At two separate GOP debates in the last two weeks, we have witnessed the heart-breaking spectacle of studio audiences exuberantly cheering the preventable deaths of their fellow citizens.
Last Wednesday, the crowd at the Ronald Reagan Presidential Library cheered Texas Governor Rick Perry's appalling record of having executed over 230 individuals during his tenure in office:
And during last night's debate, the crowd again erupted into cheers of affirmation when moderator Wolf Blitzer asked Republican congressman and medical doctor Ron Paul whether society should simply allow an individual without medical coverage to die.
These callous displays of disregard for the health, well-being, and the very lives of their fellow citizens - indeed, their fellow humans - should disqualify the Republican Party from ever again attempting to claim the mantle of the "pro-life" party. The legitimization and incorporation of the Tea Party's anti-government histrionics into the mainstream of Republican politics has apparently been achieved at the expense of whatever regard for the common good the Grand Old Party could hitherto have been said to hold.
The two-fold tragedy of these outbursts lies in the fact that, beyond the heart-breaking lack of compassion they demonstrate for those in need, the two questions which elicited the cheers both pertain to governmental systems in desperate need of reform. If achieving these reforms under the current administration seems a sufficiently daunting challenge, it is wholly impossible to imagine the prospect of substantive, meaningful change to our nation's justice or health-care systems under a Republican administration.
To situate the desperate need for reform within both these systems in an international context, according to Amnesty International, last year the United States trailed only China, North Korea, Iran, and Yemen for the number of persons executed by the state.
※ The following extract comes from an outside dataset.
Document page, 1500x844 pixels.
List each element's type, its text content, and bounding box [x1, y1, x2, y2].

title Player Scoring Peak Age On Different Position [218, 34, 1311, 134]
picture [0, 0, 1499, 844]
At the same time, the last World Health Organization ranking of national health care systems placed the United States at a shameful 37th.
But consider the precedent on these issues set by the contemporary conservative movement. As we reported in an article earlier this week, Governor Perry's record of executions is riddled with questions about improper convictions and incarcerations, and the Governor has sent at least one man to his death with serious doubts remaining about the scientific evidence on which he was convicted. By the same token, obdurate Republican resistance to even the modest advances made under President Obama's Patient Protection and Affordable Care Act demonstrates the patent unwillingness of the Republican Party to employ even limited governmental regulation and oversight for the good of those in need.
Ultimately, these matters represent not only pressing political problems, but pressing theological concerns as well. Truly we are, each one of us, called to be our brother's keeper. Our sister's keeper. The keeper of strangers whom we may never meet. The keeper of generations yet unborn. The keeper of any and all people who fall victim to the vagaries of injustice.
In the Book of Genesis, God confronts Cain after the murder of his brother: "What have you done? Your brother's blood cries out to Me from the ground!" Can the Republican Party, can the audience members cheering the preventable deaths of hundreds and thousands of their fellow citizens, not hear their blood, needlessly spilled, crying out from the ground?